Otra exigencia del estereotipo del torero es que este debe ser muy macho y el respeto que impone es directamente proporcional a los cojones que demuestre durante su actuación. De hecho, en el mundo del toreo, la palabra cojones es paradigmática y tiene muchas acepciones. Para salirle al toro, se necesitan muchos cojones. Al matador valiente le sobran cojones y al que está corto de valor, le faltan cojones.  Es decir que son los atributos sexuales masculinos, los que van a señalar al torero macho que se la juega siempre con dos cojones.
Sin embargo, todo en la vida tiene su excepción y el estereotipo se hace cisco con Sidney Franklin. Este torero nació en Nueva York, profesaba el judaísmo -en España se le conoció como “el torero de la Torá”- y era gay.

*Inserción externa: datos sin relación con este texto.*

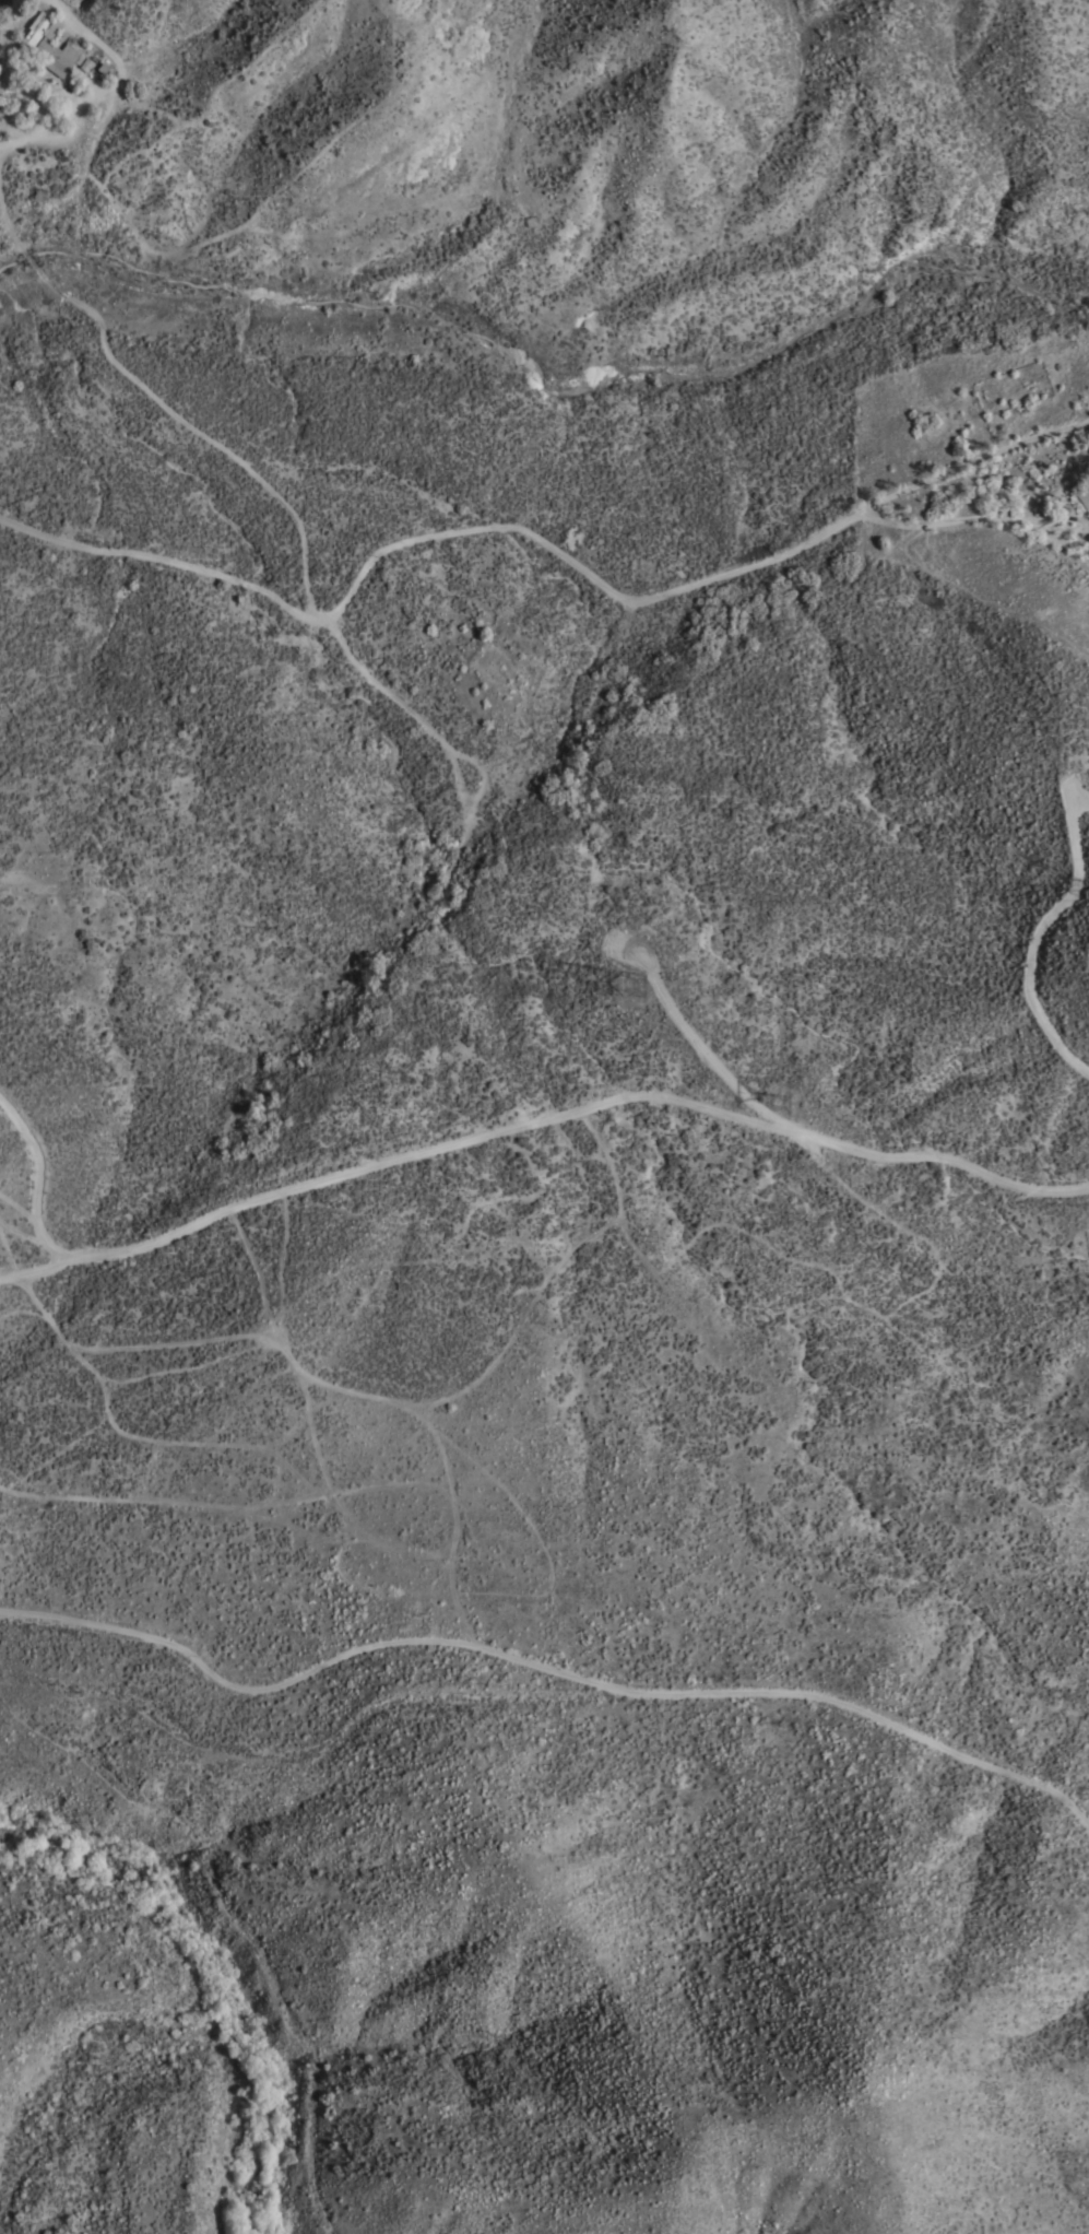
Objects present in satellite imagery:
building: (40, 31)
building: (58, 57)
road: (107, 88)
road: (977, 458)
building: (1080, 497)
road: (977, 516)
road: (428, 538)
road: (1038, 933)
power tower: (637, 990)
road: (703, 1038)
power tower: (783, 1103)
road: (541, 1119)
road: (542, 1669)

Tras una tremenda discusión con su padre, se mudó a México. En nuestro país y según su autobiografía, fue discípulo del mismísimo Rodolfo Gaona. Hizo temporada novilleril en este país y luego, durante 1929, en España. Toreó en la Real Maestranza de Caballería de Sevilla y salió por la Puerta del Príncipe. En 1945, tomó la alternativa en Las Ventas, los toros fueron de la casa Sánchez Fabrés, como padrino fungió Luis Gómez El Estudiante, de testigo Morenito de Talavera y el toro con que se doctoró fue un colorado que llevaba el número veinticuatro herrado en los cueros y de nombre “Tallealto”. El mismo día que se recibió de matador, la revista El Ruedo publicó una entrevista y un reportaje, al que titularon “Olé mister Franklin”.
Sidney Franklin vivió intensamente el mundo del toreo. Entre otros episodios de su vida, la tarde del diez de agosto de 1952, en Tánger, mató una corrida de Miura alternando con Julián Marín y nuestro, Jorge Aguilar El Ranchero. Fue amigo del escritor Ernest Hemingway, que lo nombra en su libro Muerte en la tarde y refiriéndose a él de este modo: “[…] uno de los manipuladores del capote con más gracia, habilidad y suavidad hoy en día.” También fue amigo del actor Douglas Fairbanks.
El ámbito varonil de la tauromaquia le permitió ocultar su orientación sexual hasta su muerte. La historiadora Rachel Miller declaró  que el espada yanqui: “se escondía a plena luz, como un hombre gay en un deporte muy macho”. Nunca salió del closet ni le fue necesario.
El autor de Bulfigther from Brooklyn así tituló su autobiografía- fue un torero valiente y un ser extravagante al que le gustaba vestirse de luces con los trajes más lujosos y recamados de oro, que los sastres pudieran bordar. Aquellos eran diestros envueltos en la nebulosa de la farándula, la pasión y del misterio. Sidney Franklin hizo trizas los paradigmas y el estereotipo del torero, eso tal vez, es lo que da a su vida los profundos tintes novelescos.